As I laid out in my new Independent Women report titled “Energy Abundance: How America Can Lead the World in Energy Production While Creating a Better, Cleaner Environment,” I outlined how producing more domestic energy will drive economic growth and strengthen our national security interests without destroying the environment.
Abundance calls for maximizing the production and consumption of reliable energy sources like coal, oil, natural gas, nuclear, geothermal and deprioritizing subsidized part-time solar and wind. Intermittent part-time sources receiving decades-long subsidies have not been widely adopted by the grid. Now they must compete in the market. So far, they are unviable without government support. Shocker!
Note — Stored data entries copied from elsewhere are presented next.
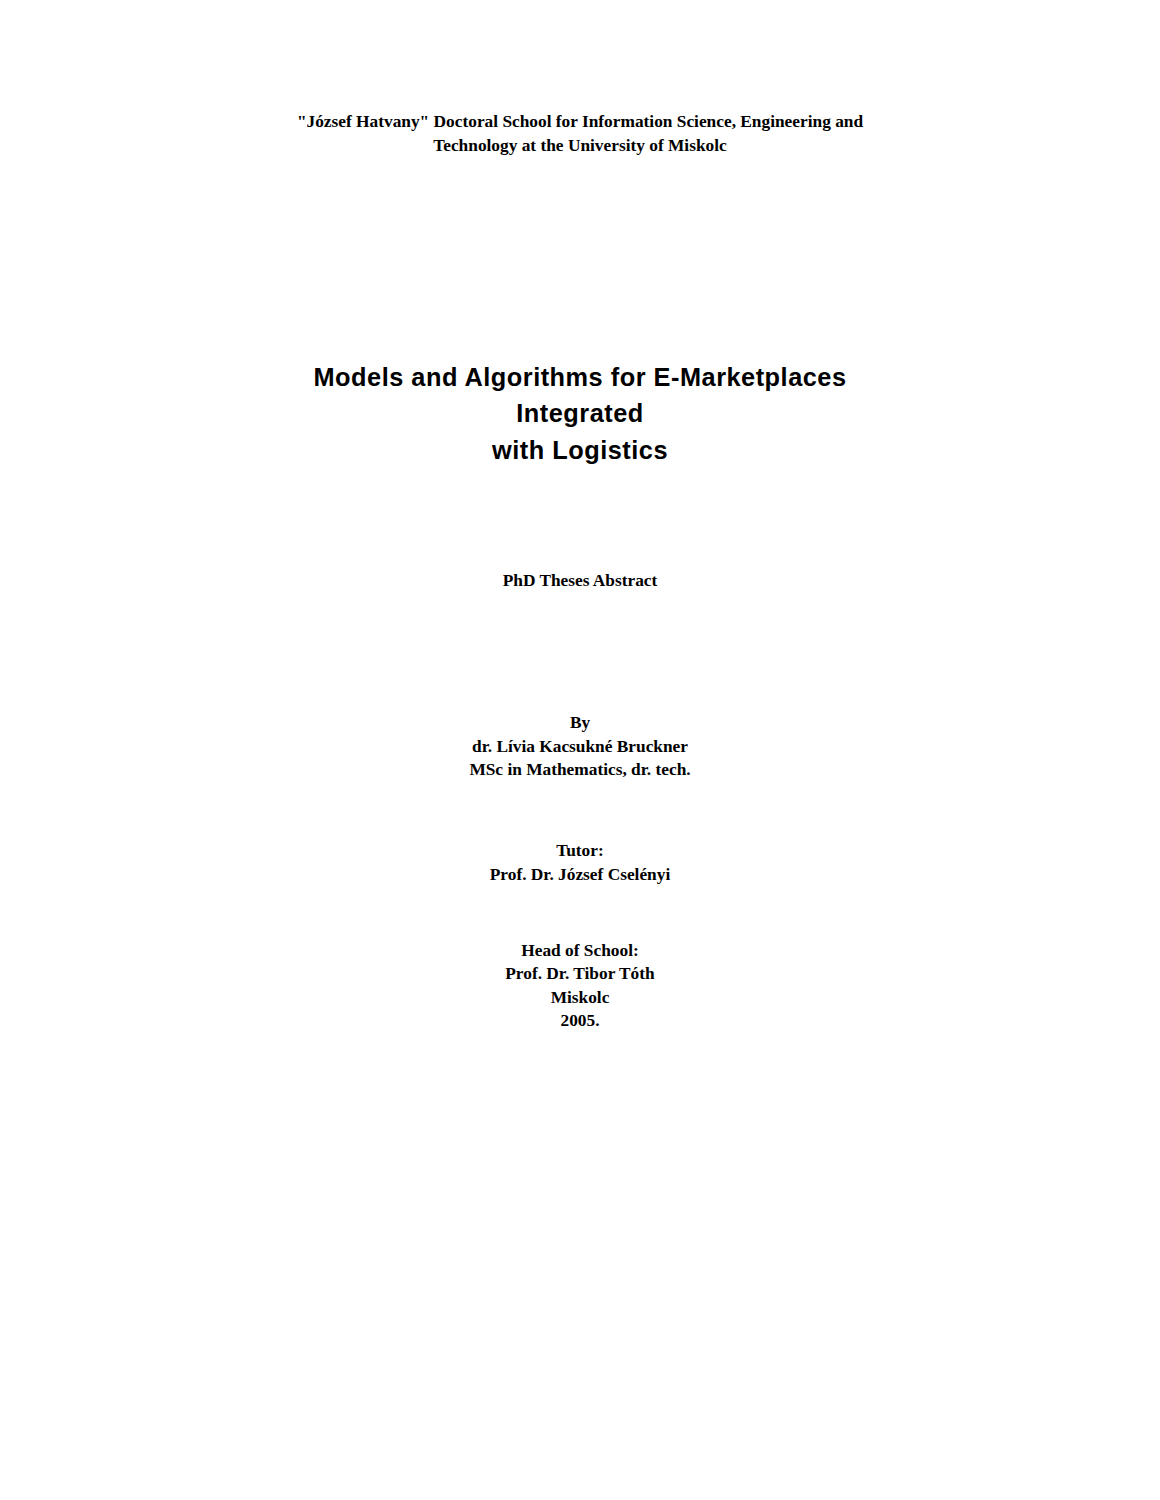"József Hatvany" Doctoral School for Information Science, Engineering and
Technology at the University of Miskolc
Models and Algorithms for E-Marketplaces Integrated
with Logistics
PhD Theses Abstract
By
dr. Lívia Kacsukné Bruckner
MSc in Mathematics, dr. tech.
Tutor:
Prof. Dr. József Cselényi
Head of School:
Prof. Dr. Tibor Tóth
Miskolc
2005.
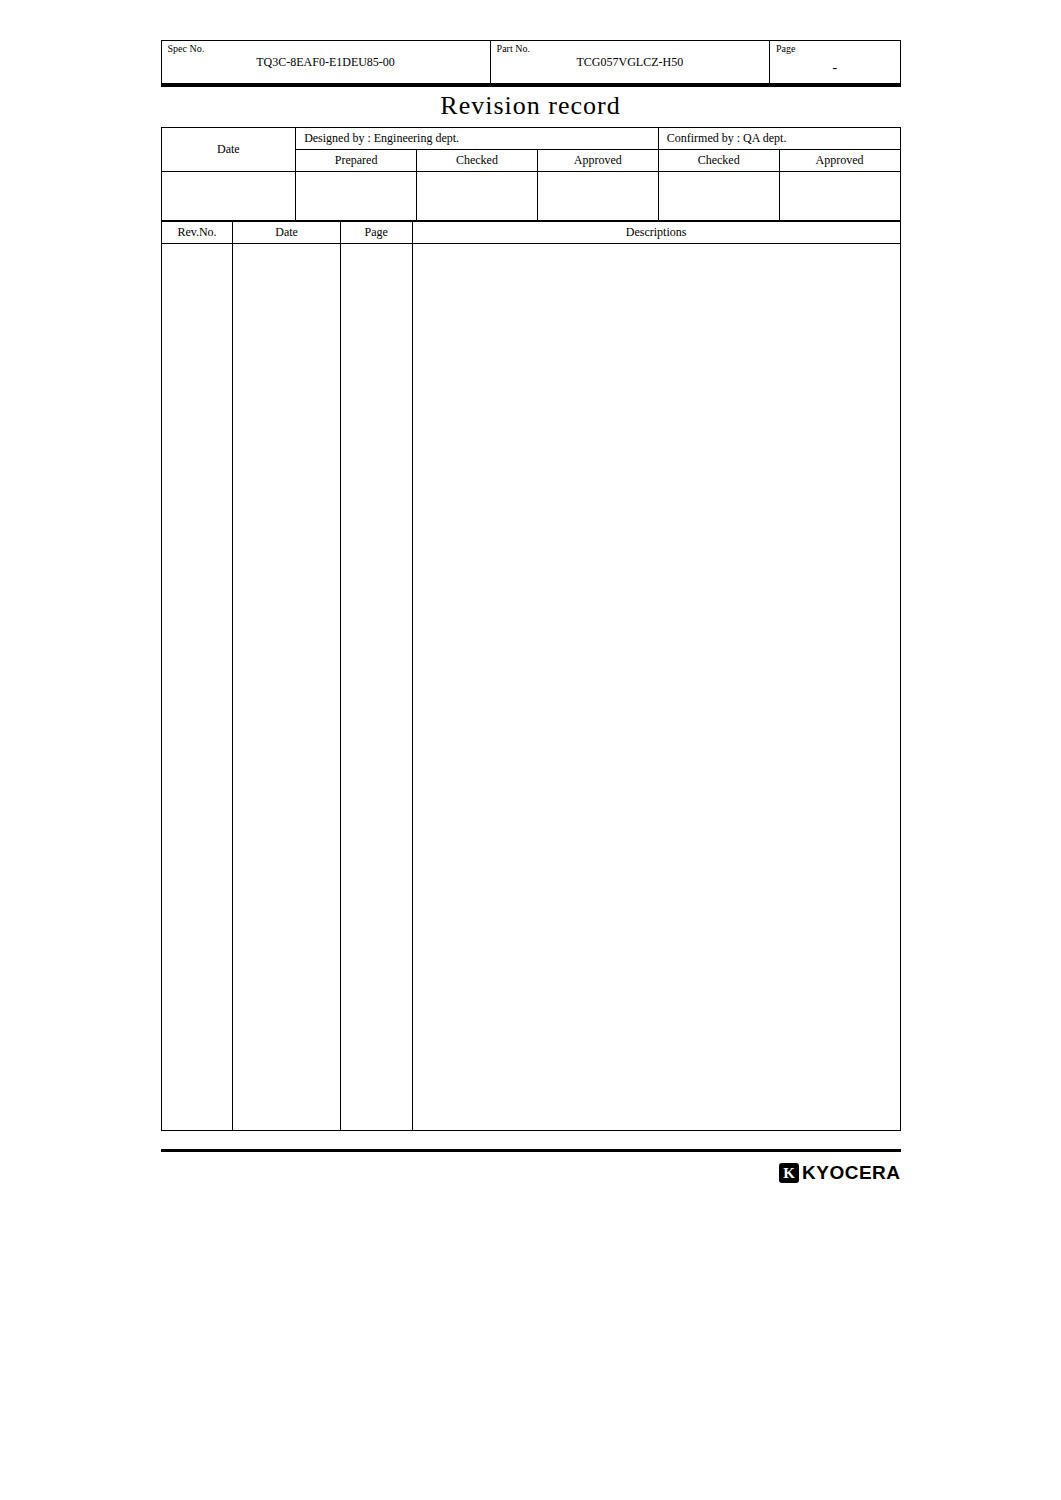| Spec No. TQ3C-8EAF0-E1DEU85-00 | Part No. TCG057VGLCZ-H50 | Page - |
Revision record
| Date | Designed by : Engineering dept. | Confirmed by : QA dept. |
| --- | --- | --- |
| Prepared | Checked | Approved | Checked | Approved |
| Rev.No. | Date | Page | Descriptions |
| --- | --- | --- | --- |
KKYOCERA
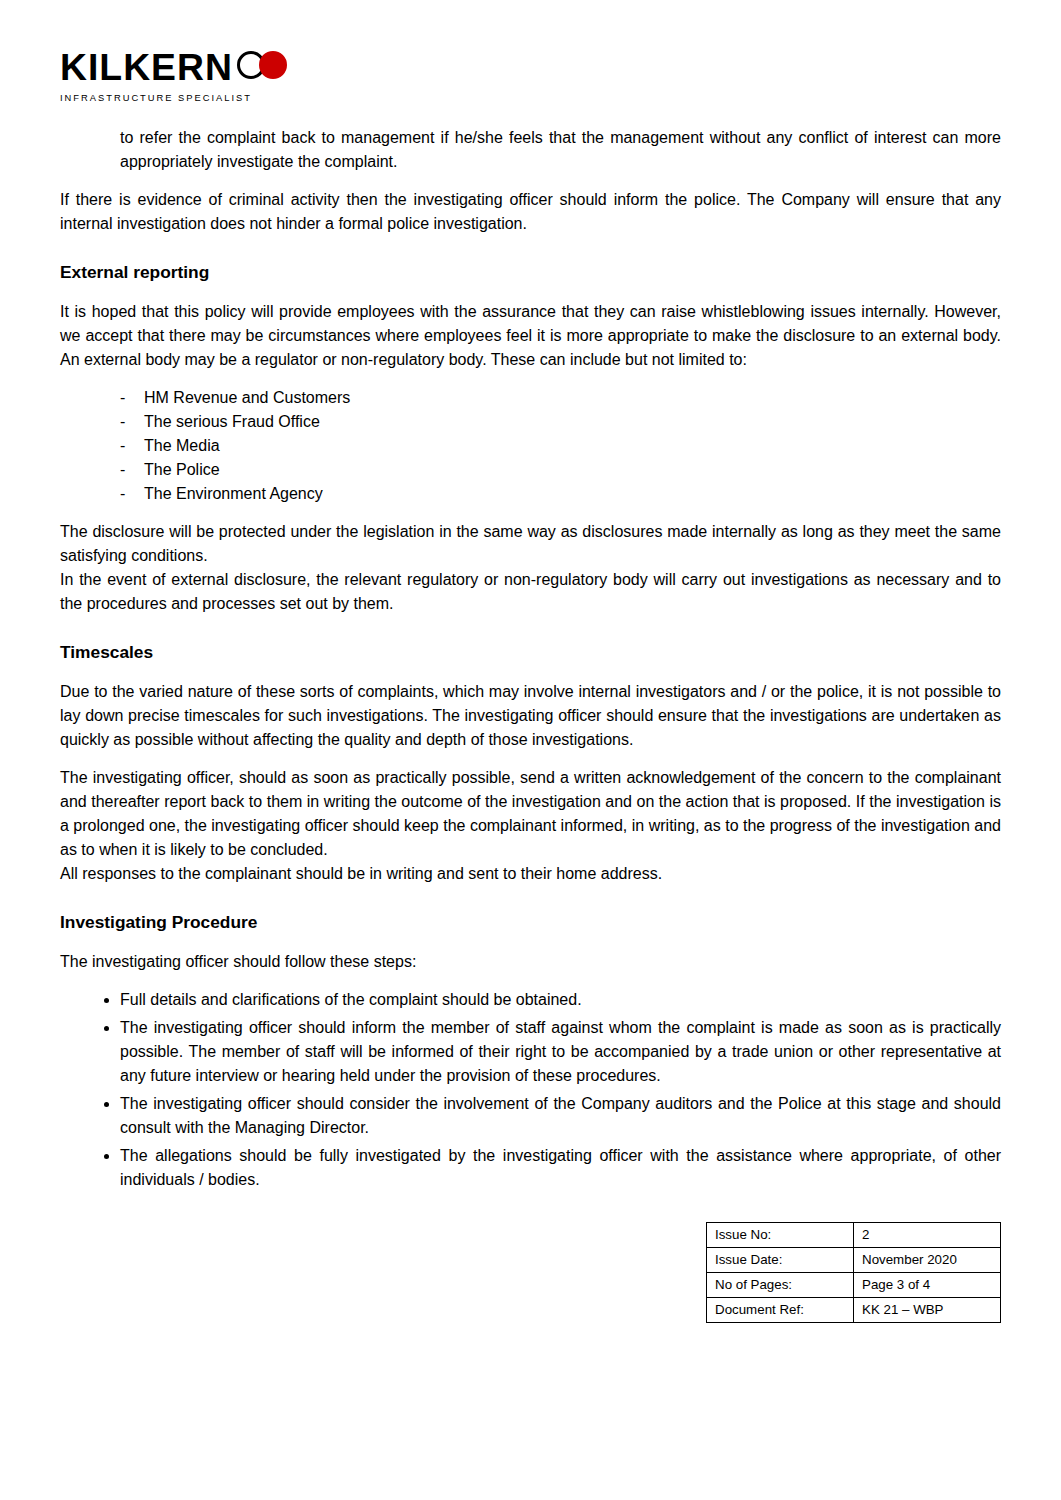KILKERN
INFRASTRUCTURE SPECIALIST
to refer the complaint back to management if he/she feels that the management without any conflict of interest can more appropriately investigate the complaint.
If there is evidence of criminal activity then the investigating officer should inform the police. The Company will ensure that any internal investigation does not hinder a formal police investigation.
External reporting
It is hoped that this policy will provide employees with the assurance that they can raise whistleblowing issues internally. However, we accept that there may be circumstances where employees feel it is more appropriate to make the disclosure to an external body. An external body may be a regulator or non-regulatory body. These can include but not limited to:
HM Revenue and Customers
The serious Fraud Office
The Media
The Police
The Environment Agency
The disclosure will be protected under the legislation in the same way as disclosures made internally as long as they meet the same satisfying conditions.
In the event of external disclosure, the relevant regulatory or non-regulatory body will carry out investigations as necessary and to the procedures and processes set out by them.
Timescales
Due to the varied nature of these sorts of complaints, which may involve internal investigators and / or the police, it is not possible to lay down precise timescales for such investigations. The investigating officer should ensure that the investigations are undertaken as quickly as possible without affecting the quality and depth of those investigations.
The investigating officer, should as soon as practically possible, send a written acknowledgement of the concern to the complainant and thereafter report back to them in writing the outcome of the investigation and on the action that is proposed. If the investigation is a prolonged one, the investigating officer should keep the complainant informed, in writing, as to the progress of the investigation and as to when it is likely to be concluded.
All responses to the complainant should be in writing and sent to their home address.
Investigating Procedure
The investigating officer should follow these steps:
Full details and clarifications of the complaint should be obtained.
The investigating officer should inform the member of staff against whom the complaint is made as soon as is practically possible. The member of staff will be informed of their right to be accompanied by a trade union or other representative at any future interview or hearing held under the provision of these procedures.
The investigating officer should consider the involvement of the Company auditors and the Police at this stage and should consult with the Managing Director.
The allegations should be fully investigated by the investigating officer with the assistance where appropriate, of other individuals / bodies.
| Issue No: | 2 |
| Issue Date: | November 2020 |
| No of Pages: | Page 3 of 4 |
| Document Ref: | KK 21 – WBP |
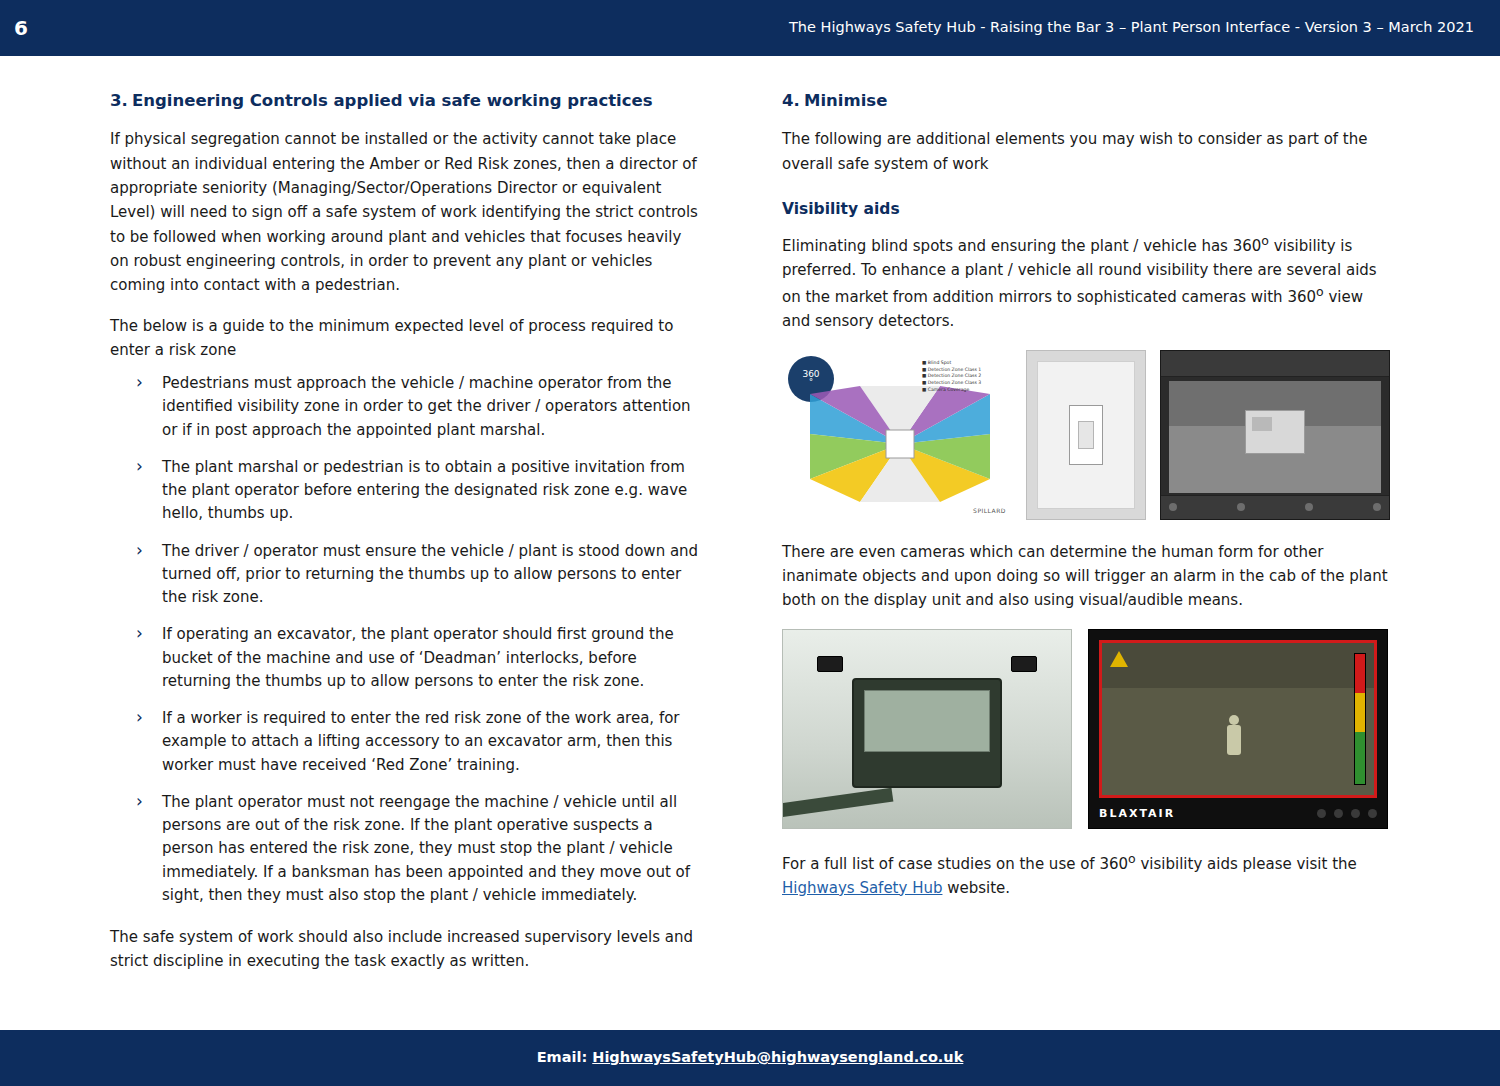6
The Highways Safety Hub - Raising the Bar 3 – Plant Person Interface - Version 3 – March 2021
3. Engineering Controls applied via safe working practices
If physical segregation cannot be installed or the activity cannot take place without an individual entering the Amber or Red Risk zones, then a director of appropriate seniority (Managing/Sector/Operations Director or equivalent Level) will need to sign off a safe system of work identifying the strict controls to be followed when working around plant and vehicles that focuses heavily on robust engineering controls, in order to prevent any plant or vehicles coming into contact with a pedestrian.
The below is a guide to the minimum expected level of process required to enter a risk zone
Pedestrians must approach the vehicle / machine operator from the identified visibility zone in order to get the driver / operators attention or if in post approach the appointed plant marshal.
The plant marshal or pedestrian is to obtain a positive invitation from the plant operator before entering the designated risk zone e.g. wave hello, thumbs up.
The driver / operator must ensure the vehicle / plant is stood down and turned off, prior to returning the thumbs up to allow persons to enter the risk zone.
If operating an excavator, the plant operator should first ground the bucket of the machine and use of ‘Deadman’ interlocks, before returning the thumbs up to allow persons to enter the risk zone.
If a worker is required to enter the red risk zone of the work area, for example to attach a lifting accessory to an excavator arm, then this worker must have received ‘Red Zone’ training.
The plant operator must not reengage the machine / vehicle until all persons are out of the risk zone. If the plant operative suspects a person has entered the risk zone, they must stop the plant / vehicle immediately. If a banksman has been appointed and they move out of sight, then they must also stop the plant / vehicle immediately.
The safe system of work should also include increased supervisory levels and strict discipline in executing the task exactly as written.
4. Minimise
The following are additional elements you may wish to consider as part of the overall safe system of work
Visibility aids
Eliminating blind spots and ensuring the plant / vehicle has 360o visibility is preferred. To enhance a plant / vehicle all round visibility there are several aids on the market from addition mirrors to sophisticated cameras with 360o view and sensory detectors.
360°
■ Blind Spot
■ Detection Zone Class 1
■ Detection Zone Class 2
■ Detection Zone Class 3
■ Camera Coverage
SPILLARD
There are even cameras which can determine the human form for other inanimate objects and upon doing so will trigger an alarm in the cab of the plant both on the display unit and also using visual/audible means.
BLAXTAIR
For a full list of case studies on the use of 360o visibility aids please visit the Highways Safety Hub website.
Email: HighwaysSafetyHub@highwaysengland.co.uk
Instead of the government picking winners and losers, the free market will once again be the ultimate decider–especially with the advent of energy-hungry artificial intelligence (AI) data centers. Entities that previously peddled 100% renewables jargon have quietly erased or watered down their climate commitments. Instead, they’re now prioritizing natural gas, nuclear, geothermal, and even coal to meet rising electricity demand from AI data centers, air conditioning, technology, manufacturing, and other energy-hungry goods.
Europe–namely, the United Kingdom–is experiencing energy insecurity wrought by net-zero policies. Today, the U.K. has the most expensive electricity costs of any developed nation. Industrial electricity prices increased 124% between 2019 to 2024–or four times that of the U.S. That’s why even former Prime Ministers Boris Johnson and Tony Blair have changed their tune on this climate policy. Even British Labor Prime Minister Keir Starmer is quietly admitting the UK won’t meet its 2030 green targets, as they’re inviting higher prices.
People are rejecting climate policies altogether because it costs an outrageous $215 trillion to lower, at best, an infinitesimal amount of carbon emissions by 2100. Worse, reaching a net-zero target won’t occur until 2400—long after we are all dead. Little environmental gain for lots of economic pain. Ouch.
To our friends outside the USA: liberate yourselves from climate mandates and declare your independence from net-zero. You won’t regret it.